Paixão platônica, pueril, inocente e verdadeira. Nascida da admiração do saber e ir além fazendo os outros também participarem desse conhecimento espetacular, quanto se trata de se entregar à Língua Portuguesa.

Vivo pelos cantos, tanto internos quanto externos, de caderneta em punho e caneta entre os dedos. Do nada, vejo uma imagem ou ouço uma palavra perdida num bar e dali parto para uma história vinculada à alguma vivência minha, da infância difícil até a executiva promissora, e me abro para o mundo das letras.

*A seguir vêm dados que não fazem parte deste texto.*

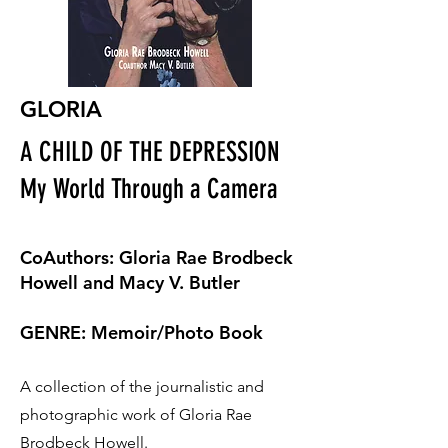
GLORIA
A CHILD OF THE DEPRESSION
My World Through a Camera
CoAuthors: Gloria Rae Brodbeck
Howell and Macy V. Butler
GENRE: Memoir/Photo Book
A collection of the journalistic and
photographic work of Gloria Rae
Brodbeck Howell.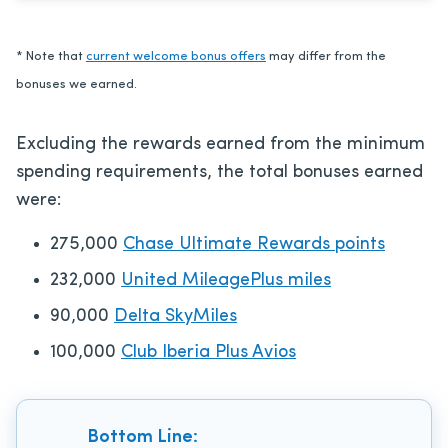
* Note that
current welcome bonus offers
may differ from the
bonuses we earned.
Excluding the rewards earned from the minimum
spending requirements, the total bonuses earned
were:
275,000
Chase Ultimate Rewards points
232,000
United MileagePlus miles
90,000
Delta SkyMiles
100,000
Club Iberia Plus Avios
Bottom Line: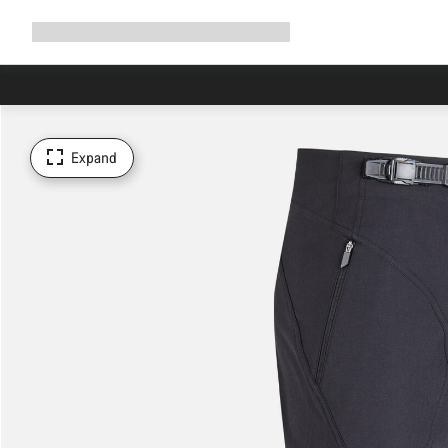
Expand
Shop
Why Canyon
Ride with us
Support
navigation
Expand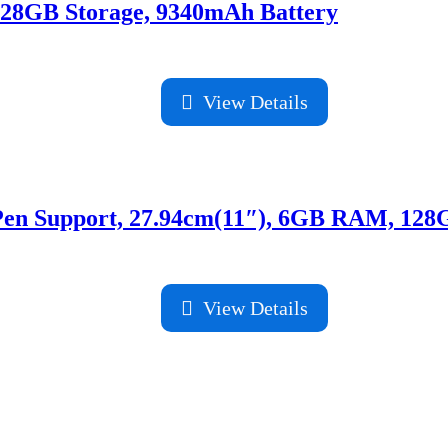
128GB Storage, 9340mAh Battery
View Details
e Pen Support, 27.94cm(11″), 6GB RAM, 12
View Details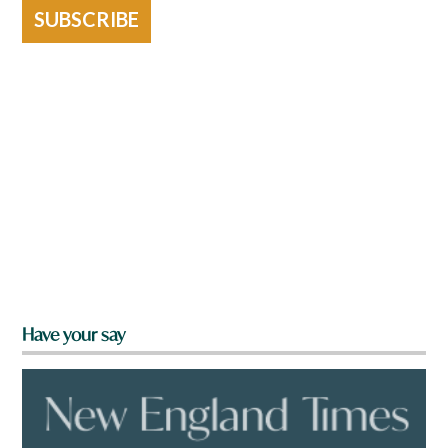
SUBSCRIBE
Have your say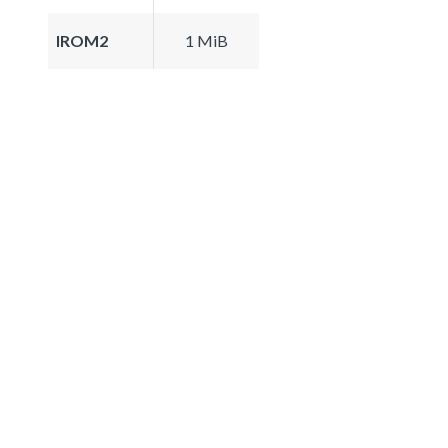
IROM2
1 MiB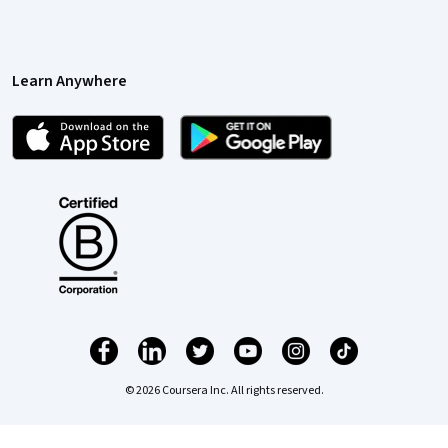
Learn Anywhere
© 2026 Coursera Inc. All rights reserved.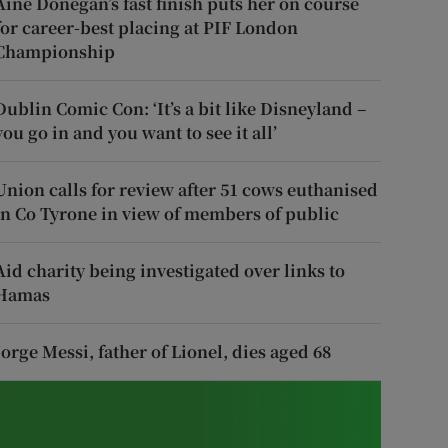
Áine Donegan’s fast finish puts her on course
for career-best placing at PIF London
Championship
Dublin Comic Con: ‘It’s a bit like Disneyland –
you go in and you want to see it all’
Union calls for review after 51 cows euthanised
in Co Tyrone in view of members of public
Aid charity being investigated over links to
Hamas
Jorge Messi, father of Lionel, dies aged 68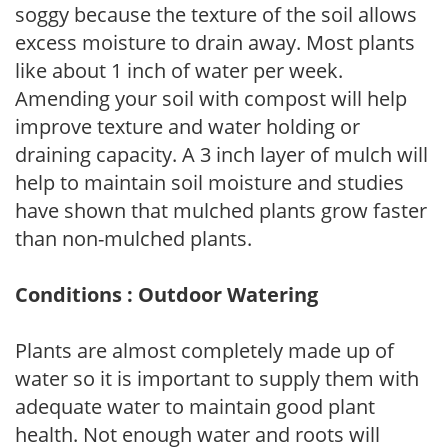
soggy because the texture of the soil allows
excess moisture to drain away. Most plants
like about 1 inch of water per week.
Amending your soil with compost will help
improve texture and water holding or
draining capacity. A 3 inch layer of mulch will
help to maintain soil moisture and studies
have shown that mulched plants grow faster
than non-mulched plants.
Conditions : Outdoor Watering
Plants are almost completely made up of
water so it is important to supply them with
adequate water to maintain good plant
health. Not enough water and roots will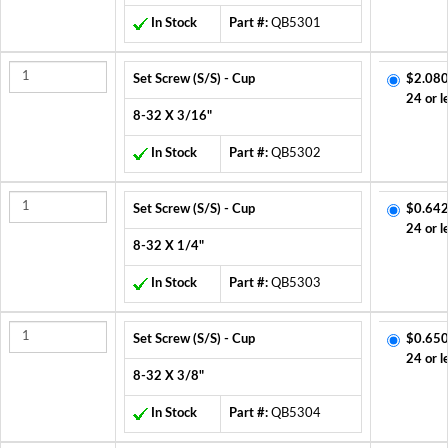
In Stock
Part #:
QB5301
Set Screw (S/S) - Cup
$2.080
24 or l
8-32 X 3/16"
In Stock
Part #:
QB5302
Set Screw (S/S) - Cup
$0.642
24 or l
8-32 X 1/4"
In Stock
Part #:
QB5303
Set Screw (S/S) - Cup
$0.650
24 or l
8-32 X 3/8"
In Stock
Part #:
QB5304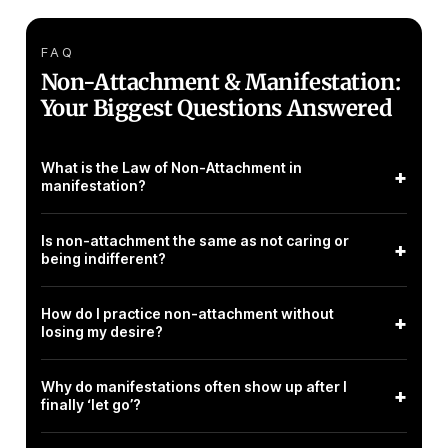
FAQ
Non-Attachment & Manifestation:
Your Biggest Questions Answered
What is the Law of Non-Attachment in
+
manifestation?
Is non-attachment the same as not caring or
+
being indifferent?
How do I practice non-attachment without
+
losing my desire?
Why do manifestations often show up after I
+
finally ‘let go’?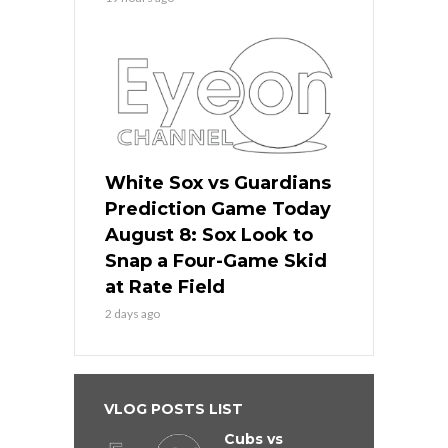
White Sox vs Guardians
Prediction Game Today
August 8: Sox Look to
Snap a Four-Game Skid
at Rate Field
2 days ago
VLOG POSTS LIST
Cubs vs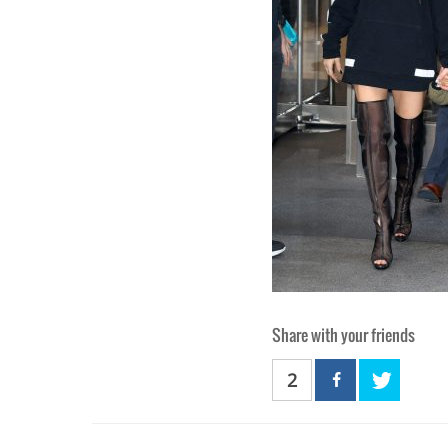
Share with your friends
2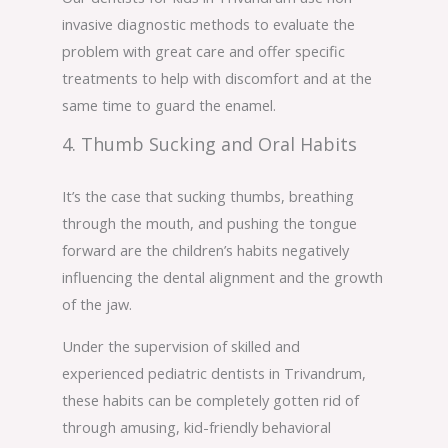
invasive diagnostic methods to evaluate the
problem with great care and offer specific
treatments to help with discomfort and at the
same time to guard the enamel.
4. Thumb Sucking and Oral Habits
It’s the case that sucking thumbs, breathing
through the mouth, and pushing the tongue
forward are the children’s habits negatively
influencing the dental alignment and the growth
of the jaw.
Under the supervision of skilled and
experienced pediatric dentists in Trivandrum,
these habits can be completely gotten rid of
through amusing, kid-friendly behavioral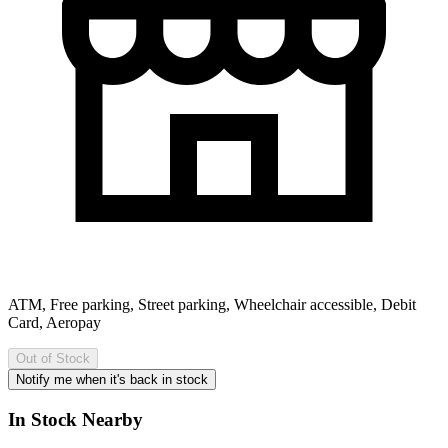
ATM, Free parking, Street parking, Wheelchair accessible, Debit
Card, Aeropay
Out of Stock
Notify me when it's back in stock
In Stock Nearby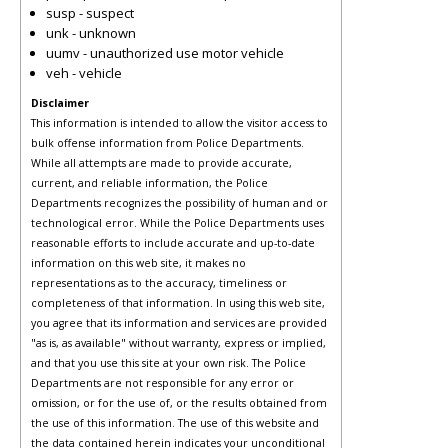
susp - suspect
unk - unknown
uumv - unauthorized use motor vehicle
veh - vehicle
Disclaimer
This information is intended to allow the visitor access to
bulk offense information from Police Departments.
While all attempts are made to provide accurate,
current, and reliable information, the Police
Departments recognizes the possibility of human and or
technological error. While the Police Departments uses
reasonable efforts to include accurate and up-to-date
information on this web site, it makes no
representations as to the accuracy, timeliness or
completeness of that information. In using this web site,
you agree that its information and services are provided
"as is, as available" without warranty, express or implied,
and that you use this site at your own risk. The Police
Departments are not responsible for any error or
omission, or for the use of, or the results obtained from
the use of this information. The use of this website and
the data contained herein indicates your unconditional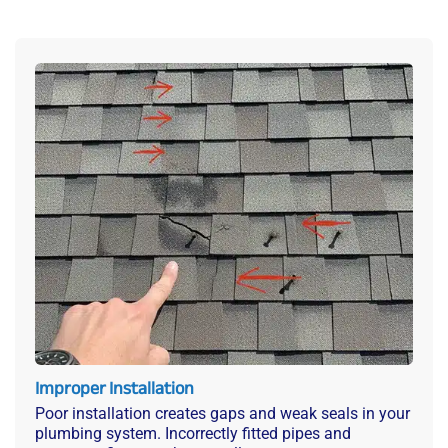
Improper Installation
Poor installation creates gaps and weak seals in your
plumbing system. Incorrectly fitted pipes and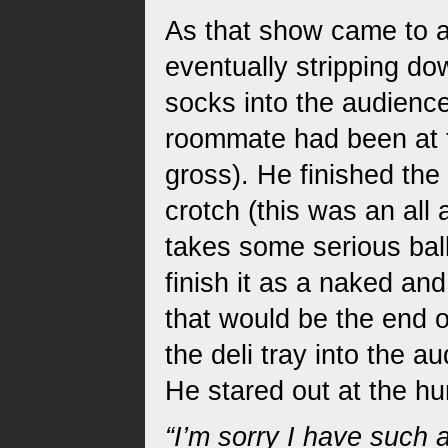
As that show came to a
eventually stripping d
socks into the audience
roommate had been at 
gross). He finished the 
crotch (this was an all
takes some serious bal
finish it as a naked an
that would be the end o
the deli tray into the 
He stared out at the hu
“I’m sorry I have such 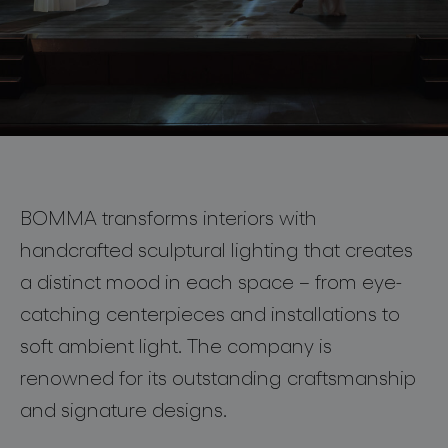
lighting constellations
Fragments of Light
at 3daysofdesign 2026
BOMMA transforms interiors with
10—12 June 2026, Copenhagen
handcrafted sculptural lighting that creates
projects
a distinct mood in each space – from eye-
10—12 June 2026
catching centerpieces and installations to
Unique installation in
Discover
more
soft ambient light. The company is
Copenhagen’s Court Theatre.
renowned for its outstanding craftsmanship
products
and signature designs.
projects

Meus dedos percorrem rapidamente a caderneta anotando o que me for possível trazer à tona, num momento posterior, de pura entrega, dedicar-me a misturar palavras, ritmos, sentidos, além, de uma boa dose de singularidade.

É assim que construo sem pressa meus poemas, versos, sonetos, também minhas crônicas, prosas e contos.

Foi a poesia que me salvou de me destruir na minha mais pura e insólita melancolia.

Foi a poesia que me salvou de mim mesma, impediu que eu ultrapassasse a linha da imaginação e fosse para algum lugar nunca antes visitado.

É a poesia, o verso, a magnitude da construção literária que me mostram quem realmente sou.

Oras posso valer até um milhão, mas sei tão bem que não valho sequer um tostão.

Humana sou.

terça-feira, 22 de fevereiro de 2011

Desabafo de quem está de saco cheio de ter que suportar a mediocridade alheia espalhada pelos quatro cantos de qualquer que seja o canto.






















Ando de saco cheio.


Estou cansada de ser frequentemente indagada sobre os motivos que me levam a não sair de casa.


Oras bolas, sou caseira, e daí? Gosto de ficar no meu canto.


Odeio multidões, filas, feiras, mercado, shopping, calçadas, avenidas, ruas movimentadas, parques inundados de gente procurando gente, bares onde as pessoas vão acreditando que de lá sairão com algo, ou melhor, com alguém, que, por ventura, será sua salvação. 


Medíocres. Como o ser humano consegue se estender e violar-se frente à tamanhas bestialidades? Como o ser humano consegue ser tão ordinário, pobre, barato, custa quase nada, perigas até levar para casa de graça e nem precisa de nota fiscal paulista.


Quanto a mim sei que estou prestes a fazer quarenta e oito anos. Meu aniversário é no dia vinte e sete de fevereiro. A astrologia diz que sou Peixes com Gêmeos, ou seja, sou oito em um. Puta merda! É isso. É por isso que sou assim. Oito em um é foda meu amigo, né não?


Só pra finalizar direi honestamente a vocês que não sei qual é meu tipo sanguíneo, vergonhoso, mas sei claramente que sofro de alergia. Sou alérgica a gente. Creia. Vivo tomando Fenergan para coceira.


Tchau.


Thanks.


Bye.


Enjoy your usual ordinary life!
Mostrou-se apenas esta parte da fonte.